IW: Some of the potential is pretty obvious, but is there enough value to get businesses to spend a lot of money on these things?

Ballmer: If businesses think there's a return and they're interesting, and the users think they're interesting, they'll absolutely spend some money. The fact of the matter is, if you take someone whom you pay $40,000 a year or more, and you say, I've got to spend a few thousand dollars a year to make that person 30% more productive, it's not a hard payback equation. Relative to the number of hours you work, if you can get a little bit more productive because information technology is helping you every hour, that's a pretty good value. This isn't just a value proposition from Microsoft. This is what the whole IT industry has as its opportunity. People say the big wins in IT are the backroom. Well, some of them are, but when I meet with CEOs, the things that really get them charged up isn't me telling them, hey, here's an SAP implementation, it's hey, here's how you get access to information that lets you make smarter decisions. Here's how you see profitability by account, here's how you connect your suppliers and actually have them have real-time visibility on your data and vice versa. Our industry has to deliver that kind of compelling value, and Office just happens to be kind of out there at the front end where the users use the data, which is a pretty important place to be. But that's the value chain that the IT community is all working on. It's not just about cost reducing what we do today that's important, but it's also about helping empower people in new ways.
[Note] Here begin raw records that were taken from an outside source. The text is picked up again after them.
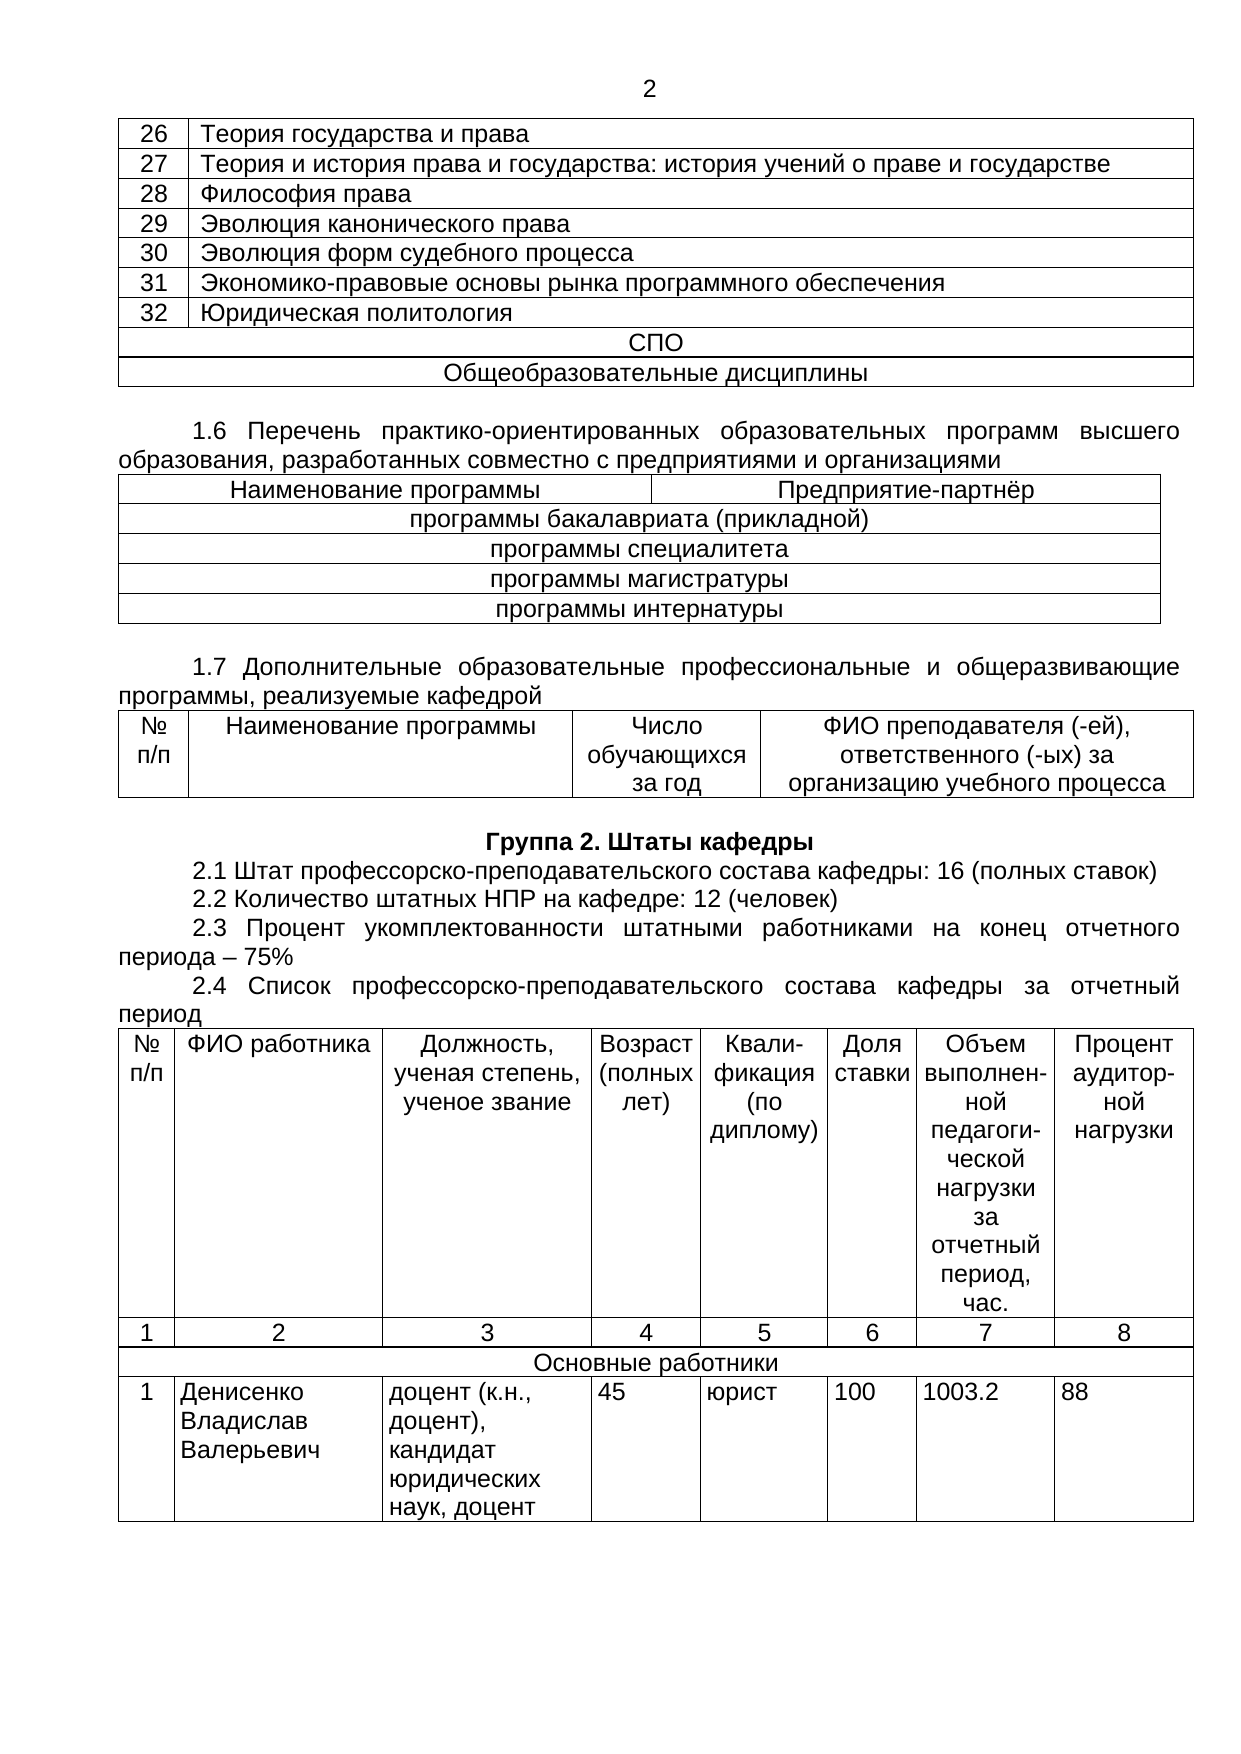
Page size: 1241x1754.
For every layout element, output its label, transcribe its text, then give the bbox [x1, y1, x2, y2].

table_cell 88 [1055, 1377, 1193, 1521]
table_header ФИО преподавателя (-ей), ответственного (-ых) за организацию учебного процесса [761, 711, 1193, 797]
table_cell программы магистратуры [119, 564, 1160, 593]
table_cell 1 [119, 1318, 174, 1346]
table_cell Экономико-правовые основы рынка программного обеспечения [189, 268, 1193, 297]
table_cell 32 [119, 298, 188, 327]
table_cell 7 [917, 1318, 1054, 1346]
table_cell юрист [701, 1377, 827, 1521]
table_header № п/п [119, 1029, 174, 1317]
table_cell 2 [175, 1318, 382, 1346]
table_cell 5 [701, 1318, 827, 1346]
text 2.1 Штат профессорско-преподавательского состава кафедры: 16 (полных ставок) [118, 856, 1181, 884]
table_cell 6 [828, 1318, 916, 1346]
table_header Процент аудитор-ной нагрузки [1055, 1029, 1193, 1317]
table_cell 45 [592, 1377, 700, 1521]
table_header Число обучающихся за год [573, 711, 760, 797]
table_cell Теория государства и права [189, 119, 1193, 148]
text 2.2 Количество штатных НПР на кафедре: 12 (человек) [118, 884, 1181, 913]
table_header № п/п [119, 711, 188, 797]
table_cell Эволюция канонического права [189, 209, 1193, 237]
table_cell доцент (к.н., доцент), кандидат юридических наук, доцент [383, 1377, 591, 1521]
table_header Наименование программы [189, 711, 572, 797]
text 1.7 Дополнительные образовательные профессиональные и общеразвивающие программы, реализуемые кафедрой [118, 652, 1181, 710]
table_cell Юридическая политология [189, 298, 1193, 327]
table_header Возраст (полных лет) [592, 1029, 700, 1317]
table_header Наименование программы [119, 475, 651, 503]
text Группа 2. Штаты кафедры [118, 827, 1181, 856]
table_cell 26 [119, 119, 188, 148]
table_cell СПО [119, 328, 1193, 356]
table_header Объем выполнен-ной педагоги-ческой нагрузки за отчетный период, час. [917, 1029, 1054, 1317]
table_cell 27 [119, 149, 188, 178]
table_cell программы бакалавриата (прикладной) [119, 504, 1160, 533]
table_cell Теория и история права и государства: история учений о праве и государстве [189, 149, 1193, 178]
text 2.4 Список профессорско-преподавательского состава кафедры за отчетный период [118, 971, 1181, 1028]
table_cell 29 [119, 209, 188, 237]
table_cell 30 [119, 238, 188, 267]
table_cell 28 [119, 179, 188, 207]
table_cell 3 [383, 1318, 591, 1346]
table_cell Эволюция форм судебного процесса [189, 238, 1193, 267]
table_cell 1003.2 [917, 1377, 1054, 1521]
table_cell 100 [828, 1377, 916, 1521]
table_cell программы специалитета [119, 534, 1160, 563]
table_cell 8 [1055, 1318, 1193, 1346]
table_header Доля ставки [828, 1029, 916, 1317]
text 1.6 Перечень практико-ориентированных образовательных программ высшего образования, разработанных совместно с предприятиями и организациями [118, 416, 1181, 473]
table_cell 1 [119, 1377, 174, 1521]
table_cell 31 [119, 268, 188, 297]
table_header Предприятие-партнёр [652, 475, 1160, 503]
table_cell 4 [592, 1318, 700, 1346]
table_cell Общеобразовательные дисциплины [119, 358, 1193, 386]
table_header ФИО работника [175, 1029, 382, 1317]
table_header Должность, ученая степень, ученое звание [383, 1029, 591, 1317]
table_cell программы интернатуры [119, 594, 1160, 622]
text 2.3 Процент укомплектованности штатными работниками на конец отчетного периода – 75% [118, 913, 1181, 971]
table_header Квали-фикация (по диплому) [701, 1029, 827, 1317]
table_cell Основные работники [119, 1348, 1193, 1376]
table_cell Философия права [189, 179, 1193, 207]
table_cell Денисенко Владислав Валерьевич [175, 1377, 382, 1521]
IW: Jeff Raikes has talked to us about delivering new business-intelligence capabilities to Microsoft customers. What can you tell us about that?

Ballmer: Some in Office 11, some over time. We think can do a lot more to make numerical data dissectible and understandable by people. We think we've got some pretty interesting ideas in that area.

IW: Last question: Who's going to use XDocs?

Ballmer: The average worker will use it, empowered by scripts, workflows that are created by super users and IT people. Mostly it will be the end-user interface on a set of business processes that maybe a super user but typically an IT person would have created for them.

IW: Do you have something in that space now?

Ballmer: No. For some of that kind of stuff, people will use Excel or Access. It's not perfectly tailored for it, but it's some combination of processing engine and forms engine, and people will use Excel and Access for some of those kinds of things even though they're not as XML- tuned today, they will be, as XDocs. XDocs is really targeted at the business-process flow and the end-user interaction. It doesn't have other purposes the way Excel or Access do.

IW: So it won't be a personal-productivity tool launched by every person that sits down at the PC in the morning? Ballmer: Oh, I suspect it well might be, but it's one that gets launched because you launch the application that uses it, as opposed to saying I'm going to launch XDocs to create my own work raw. There are two models in Office applications in general: one where people are manipulating the work of others, and one where they're creating their own work. Even with PowerPoint, many people start with a presentation that was done by somebody else and they manipulate it, or an Excel spreadsheet that was created by somebody else and they manipulate it. I think that will be the most common form of interaction with XDocs. Some people start with Excel and go build a worksheet, some people start with Word and go build or type a document. I think that will be less of a common starting point for XDocs.